# TASK GOAL
Below is a listing. Write out exactly its lines between the one holding "(at -2.54 -3.683 0)" and the one holding "(polyline (pts (xy -1.27 1.27)", inclusive.

START MATERIAL FOR THIS EXERCISE

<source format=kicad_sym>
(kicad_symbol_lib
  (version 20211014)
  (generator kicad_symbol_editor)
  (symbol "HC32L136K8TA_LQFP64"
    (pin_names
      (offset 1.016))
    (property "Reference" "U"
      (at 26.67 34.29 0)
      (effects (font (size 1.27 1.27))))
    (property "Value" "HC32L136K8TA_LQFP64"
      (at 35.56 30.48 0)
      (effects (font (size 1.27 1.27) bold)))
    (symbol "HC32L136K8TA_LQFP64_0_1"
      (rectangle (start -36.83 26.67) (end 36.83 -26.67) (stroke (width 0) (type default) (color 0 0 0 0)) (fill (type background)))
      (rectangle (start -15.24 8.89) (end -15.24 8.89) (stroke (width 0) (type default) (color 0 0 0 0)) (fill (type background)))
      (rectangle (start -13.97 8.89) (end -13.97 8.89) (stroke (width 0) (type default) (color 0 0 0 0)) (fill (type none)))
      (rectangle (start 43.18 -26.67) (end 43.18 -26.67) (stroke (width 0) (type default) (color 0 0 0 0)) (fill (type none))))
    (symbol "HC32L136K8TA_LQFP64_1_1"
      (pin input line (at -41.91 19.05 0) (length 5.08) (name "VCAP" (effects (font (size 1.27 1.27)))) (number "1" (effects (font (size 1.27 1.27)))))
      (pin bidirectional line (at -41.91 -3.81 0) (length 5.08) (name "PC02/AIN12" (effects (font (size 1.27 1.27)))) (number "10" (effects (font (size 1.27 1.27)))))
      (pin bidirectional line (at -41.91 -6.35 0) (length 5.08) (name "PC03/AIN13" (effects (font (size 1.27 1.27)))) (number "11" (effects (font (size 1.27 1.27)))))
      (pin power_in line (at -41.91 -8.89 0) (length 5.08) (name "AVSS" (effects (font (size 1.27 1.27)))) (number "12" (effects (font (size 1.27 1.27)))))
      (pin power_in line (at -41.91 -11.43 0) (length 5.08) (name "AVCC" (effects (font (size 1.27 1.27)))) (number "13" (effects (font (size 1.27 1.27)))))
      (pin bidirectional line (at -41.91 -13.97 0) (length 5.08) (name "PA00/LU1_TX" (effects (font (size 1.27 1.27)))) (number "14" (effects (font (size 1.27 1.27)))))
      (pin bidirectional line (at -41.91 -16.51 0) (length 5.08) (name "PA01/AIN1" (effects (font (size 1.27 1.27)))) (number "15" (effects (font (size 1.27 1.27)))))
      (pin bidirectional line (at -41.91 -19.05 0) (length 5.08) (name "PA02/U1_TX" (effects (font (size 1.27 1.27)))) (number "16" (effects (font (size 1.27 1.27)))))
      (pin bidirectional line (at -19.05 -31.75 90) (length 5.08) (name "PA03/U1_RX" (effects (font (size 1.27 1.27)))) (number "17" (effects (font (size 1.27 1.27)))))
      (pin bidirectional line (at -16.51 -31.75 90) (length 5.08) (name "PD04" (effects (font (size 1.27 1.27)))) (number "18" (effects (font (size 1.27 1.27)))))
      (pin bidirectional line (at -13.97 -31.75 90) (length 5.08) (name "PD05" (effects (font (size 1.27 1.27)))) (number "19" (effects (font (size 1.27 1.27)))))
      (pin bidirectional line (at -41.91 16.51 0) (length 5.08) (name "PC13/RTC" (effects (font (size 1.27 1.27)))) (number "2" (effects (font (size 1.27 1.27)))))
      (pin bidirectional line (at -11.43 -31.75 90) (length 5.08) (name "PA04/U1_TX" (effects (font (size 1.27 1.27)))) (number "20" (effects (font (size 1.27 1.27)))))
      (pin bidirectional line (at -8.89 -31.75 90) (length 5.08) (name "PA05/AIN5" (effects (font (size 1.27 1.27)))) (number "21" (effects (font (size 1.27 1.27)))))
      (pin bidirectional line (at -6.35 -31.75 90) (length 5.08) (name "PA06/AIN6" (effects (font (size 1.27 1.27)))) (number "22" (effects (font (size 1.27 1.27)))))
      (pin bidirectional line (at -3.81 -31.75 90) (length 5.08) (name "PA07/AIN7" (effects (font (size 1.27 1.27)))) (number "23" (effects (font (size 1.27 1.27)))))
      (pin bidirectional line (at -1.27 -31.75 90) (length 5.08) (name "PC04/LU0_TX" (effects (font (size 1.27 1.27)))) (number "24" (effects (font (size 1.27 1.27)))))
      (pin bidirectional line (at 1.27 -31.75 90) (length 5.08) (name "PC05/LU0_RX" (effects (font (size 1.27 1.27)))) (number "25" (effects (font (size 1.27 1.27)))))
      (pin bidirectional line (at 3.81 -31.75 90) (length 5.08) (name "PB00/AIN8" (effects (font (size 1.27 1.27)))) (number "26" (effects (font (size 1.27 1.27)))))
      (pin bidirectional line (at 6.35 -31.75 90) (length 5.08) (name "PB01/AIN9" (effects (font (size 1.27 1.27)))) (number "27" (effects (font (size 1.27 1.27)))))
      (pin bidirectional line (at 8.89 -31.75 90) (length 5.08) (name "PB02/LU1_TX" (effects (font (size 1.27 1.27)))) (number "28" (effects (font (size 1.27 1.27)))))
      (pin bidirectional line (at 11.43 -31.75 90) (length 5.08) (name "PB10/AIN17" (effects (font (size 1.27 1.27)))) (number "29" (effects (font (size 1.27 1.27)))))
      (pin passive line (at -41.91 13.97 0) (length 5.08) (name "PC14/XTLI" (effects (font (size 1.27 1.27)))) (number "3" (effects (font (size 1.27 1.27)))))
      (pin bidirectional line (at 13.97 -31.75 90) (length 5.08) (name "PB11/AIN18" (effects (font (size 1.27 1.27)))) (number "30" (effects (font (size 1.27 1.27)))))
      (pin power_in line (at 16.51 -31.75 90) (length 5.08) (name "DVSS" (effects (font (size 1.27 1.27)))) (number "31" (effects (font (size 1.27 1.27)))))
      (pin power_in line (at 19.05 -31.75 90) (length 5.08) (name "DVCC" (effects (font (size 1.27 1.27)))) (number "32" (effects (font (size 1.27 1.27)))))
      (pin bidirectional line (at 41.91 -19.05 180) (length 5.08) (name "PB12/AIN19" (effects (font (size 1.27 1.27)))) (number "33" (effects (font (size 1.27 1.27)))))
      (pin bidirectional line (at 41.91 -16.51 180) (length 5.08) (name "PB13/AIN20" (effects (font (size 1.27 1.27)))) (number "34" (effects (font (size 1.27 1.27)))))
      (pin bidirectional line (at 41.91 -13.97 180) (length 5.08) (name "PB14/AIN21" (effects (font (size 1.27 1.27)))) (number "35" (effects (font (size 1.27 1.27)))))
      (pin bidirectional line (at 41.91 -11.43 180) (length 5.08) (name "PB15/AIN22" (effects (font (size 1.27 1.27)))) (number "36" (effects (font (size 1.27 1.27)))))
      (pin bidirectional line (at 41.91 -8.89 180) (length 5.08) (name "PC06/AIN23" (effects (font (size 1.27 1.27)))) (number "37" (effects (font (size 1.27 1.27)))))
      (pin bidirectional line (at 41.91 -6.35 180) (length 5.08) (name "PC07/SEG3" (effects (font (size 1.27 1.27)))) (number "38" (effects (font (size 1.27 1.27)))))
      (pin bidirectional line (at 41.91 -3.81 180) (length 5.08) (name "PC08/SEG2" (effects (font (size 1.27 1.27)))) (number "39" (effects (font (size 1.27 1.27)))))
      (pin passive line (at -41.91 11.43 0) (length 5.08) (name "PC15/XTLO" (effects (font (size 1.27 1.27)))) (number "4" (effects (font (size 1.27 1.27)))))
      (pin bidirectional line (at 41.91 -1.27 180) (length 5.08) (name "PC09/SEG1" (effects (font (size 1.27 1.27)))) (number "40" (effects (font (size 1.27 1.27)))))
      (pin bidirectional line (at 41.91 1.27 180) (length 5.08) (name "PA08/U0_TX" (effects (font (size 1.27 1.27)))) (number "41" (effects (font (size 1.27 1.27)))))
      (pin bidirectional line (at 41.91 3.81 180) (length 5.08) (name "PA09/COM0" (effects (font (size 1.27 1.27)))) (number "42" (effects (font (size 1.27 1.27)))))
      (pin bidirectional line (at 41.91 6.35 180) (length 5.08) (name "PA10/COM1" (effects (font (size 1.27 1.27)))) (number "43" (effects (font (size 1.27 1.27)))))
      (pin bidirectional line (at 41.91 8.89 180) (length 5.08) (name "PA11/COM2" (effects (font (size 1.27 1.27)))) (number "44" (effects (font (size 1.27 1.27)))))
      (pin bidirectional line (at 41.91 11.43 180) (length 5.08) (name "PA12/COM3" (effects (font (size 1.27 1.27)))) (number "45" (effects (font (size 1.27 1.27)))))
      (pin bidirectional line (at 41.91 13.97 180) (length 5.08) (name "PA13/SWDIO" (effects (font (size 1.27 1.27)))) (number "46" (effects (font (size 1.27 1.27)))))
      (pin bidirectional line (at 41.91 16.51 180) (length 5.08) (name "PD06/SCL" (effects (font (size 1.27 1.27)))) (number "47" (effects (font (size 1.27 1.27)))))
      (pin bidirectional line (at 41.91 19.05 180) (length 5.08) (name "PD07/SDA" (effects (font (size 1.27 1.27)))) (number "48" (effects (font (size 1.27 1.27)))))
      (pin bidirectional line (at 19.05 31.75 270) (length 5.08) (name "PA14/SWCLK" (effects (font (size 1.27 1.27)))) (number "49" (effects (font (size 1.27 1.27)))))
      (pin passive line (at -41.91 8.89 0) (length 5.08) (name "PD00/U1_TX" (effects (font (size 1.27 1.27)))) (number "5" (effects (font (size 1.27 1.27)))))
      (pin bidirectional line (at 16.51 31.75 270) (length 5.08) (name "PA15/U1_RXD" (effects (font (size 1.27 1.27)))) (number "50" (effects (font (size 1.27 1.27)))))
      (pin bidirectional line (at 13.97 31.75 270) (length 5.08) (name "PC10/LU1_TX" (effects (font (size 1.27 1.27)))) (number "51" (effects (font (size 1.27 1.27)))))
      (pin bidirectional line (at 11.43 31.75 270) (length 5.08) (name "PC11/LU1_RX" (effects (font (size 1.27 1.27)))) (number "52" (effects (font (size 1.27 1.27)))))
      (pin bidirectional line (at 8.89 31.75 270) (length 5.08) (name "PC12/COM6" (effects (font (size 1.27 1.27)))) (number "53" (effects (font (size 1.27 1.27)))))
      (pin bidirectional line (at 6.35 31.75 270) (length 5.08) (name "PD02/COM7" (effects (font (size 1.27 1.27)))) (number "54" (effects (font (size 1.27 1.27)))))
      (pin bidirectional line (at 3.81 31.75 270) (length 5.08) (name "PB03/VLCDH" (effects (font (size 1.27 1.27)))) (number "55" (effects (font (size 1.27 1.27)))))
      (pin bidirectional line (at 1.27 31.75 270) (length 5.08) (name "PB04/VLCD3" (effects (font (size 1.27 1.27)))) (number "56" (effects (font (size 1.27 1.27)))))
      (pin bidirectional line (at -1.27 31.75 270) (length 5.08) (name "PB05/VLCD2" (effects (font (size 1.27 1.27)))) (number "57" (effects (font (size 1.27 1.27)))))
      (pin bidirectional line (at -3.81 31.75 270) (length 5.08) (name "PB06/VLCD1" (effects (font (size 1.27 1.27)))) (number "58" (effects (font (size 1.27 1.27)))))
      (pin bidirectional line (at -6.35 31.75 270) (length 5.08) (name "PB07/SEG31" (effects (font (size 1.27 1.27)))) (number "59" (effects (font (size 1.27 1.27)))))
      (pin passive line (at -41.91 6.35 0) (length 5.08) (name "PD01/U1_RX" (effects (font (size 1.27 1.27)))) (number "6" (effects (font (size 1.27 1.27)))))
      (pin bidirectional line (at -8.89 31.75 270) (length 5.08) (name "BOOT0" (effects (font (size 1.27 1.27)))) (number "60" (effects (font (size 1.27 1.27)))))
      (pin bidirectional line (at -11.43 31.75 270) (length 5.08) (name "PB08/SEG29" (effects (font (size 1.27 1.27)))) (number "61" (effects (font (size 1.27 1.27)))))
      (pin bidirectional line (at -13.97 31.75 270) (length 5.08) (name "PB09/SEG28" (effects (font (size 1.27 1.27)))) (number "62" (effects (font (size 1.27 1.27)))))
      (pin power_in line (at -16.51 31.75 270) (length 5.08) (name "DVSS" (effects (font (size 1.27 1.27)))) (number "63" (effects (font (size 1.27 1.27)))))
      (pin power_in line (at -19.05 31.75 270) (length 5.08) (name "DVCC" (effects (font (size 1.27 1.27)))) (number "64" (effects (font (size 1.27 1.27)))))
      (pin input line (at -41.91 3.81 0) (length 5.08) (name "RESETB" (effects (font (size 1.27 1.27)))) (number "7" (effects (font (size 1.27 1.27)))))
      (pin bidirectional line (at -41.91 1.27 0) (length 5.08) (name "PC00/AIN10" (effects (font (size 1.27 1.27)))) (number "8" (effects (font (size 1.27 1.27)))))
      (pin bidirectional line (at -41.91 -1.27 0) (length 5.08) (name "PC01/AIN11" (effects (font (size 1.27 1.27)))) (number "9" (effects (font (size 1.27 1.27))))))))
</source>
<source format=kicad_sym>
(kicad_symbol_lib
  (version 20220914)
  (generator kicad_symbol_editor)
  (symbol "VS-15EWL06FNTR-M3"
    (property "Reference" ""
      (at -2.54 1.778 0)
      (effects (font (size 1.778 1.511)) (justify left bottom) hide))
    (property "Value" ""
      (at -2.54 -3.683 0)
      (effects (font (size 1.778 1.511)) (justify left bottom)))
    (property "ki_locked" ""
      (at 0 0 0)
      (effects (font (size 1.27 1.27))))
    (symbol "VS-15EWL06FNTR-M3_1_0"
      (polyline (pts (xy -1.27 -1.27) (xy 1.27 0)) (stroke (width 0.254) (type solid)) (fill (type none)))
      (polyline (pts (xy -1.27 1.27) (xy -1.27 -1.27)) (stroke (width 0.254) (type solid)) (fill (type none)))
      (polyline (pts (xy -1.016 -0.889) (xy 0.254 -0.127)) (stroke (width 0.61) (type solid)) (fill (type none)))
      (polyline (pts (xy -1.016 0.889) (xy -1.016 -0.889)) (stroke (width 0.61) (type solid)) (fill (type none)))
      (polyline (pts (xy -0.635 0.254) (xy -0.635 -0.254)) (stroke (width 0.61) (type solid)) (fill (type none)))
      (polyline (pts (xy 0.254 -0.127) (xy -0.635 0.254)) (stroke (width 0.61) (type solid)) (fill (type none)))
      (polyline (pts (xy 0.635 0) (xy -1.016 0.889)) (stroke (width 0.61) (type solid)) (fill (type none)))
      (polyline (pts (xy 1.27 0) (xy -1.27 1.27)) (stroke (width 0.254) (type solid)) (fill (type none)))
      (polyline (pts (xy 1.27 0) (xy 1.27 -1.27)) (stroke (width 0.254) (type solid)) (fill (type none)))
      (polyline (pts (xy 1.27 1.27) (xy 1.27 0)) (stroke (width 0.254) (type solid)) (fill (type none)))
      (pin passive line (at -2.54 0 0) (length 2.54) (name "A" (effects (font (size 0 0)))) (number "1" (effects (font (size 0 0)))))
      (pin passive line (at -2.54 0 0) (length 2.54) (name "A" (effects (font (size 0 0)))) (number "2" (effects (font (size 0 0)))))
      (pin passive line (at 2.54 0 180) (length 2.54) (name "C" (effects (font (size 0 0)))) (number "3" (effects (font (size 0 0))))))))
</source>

END MATERIAL FOR THIS EXERCISE

# ANSWER BOX
      (at -2.54 -3.683 0)
      (effects (font (size 1.778 1.511)) (justify left bottom)))
    (property "ki_locked" ""
      (at 0 0 0)
      (effects (font (size 1.27 1.27))))
    (symbol "VS-15EWL06FNTR-M3_1_0"
      (polyline (pts (xy -1.27 -1.27) (xy 1.27 0)) (stroke (width 0.254) (type solid)) (fill (type none)))
      (polyline (pts (xy -1.27 1.27) (xy -1.27 -1.27)) (stroke (width 0.254) (type solid)) (fill (type none)))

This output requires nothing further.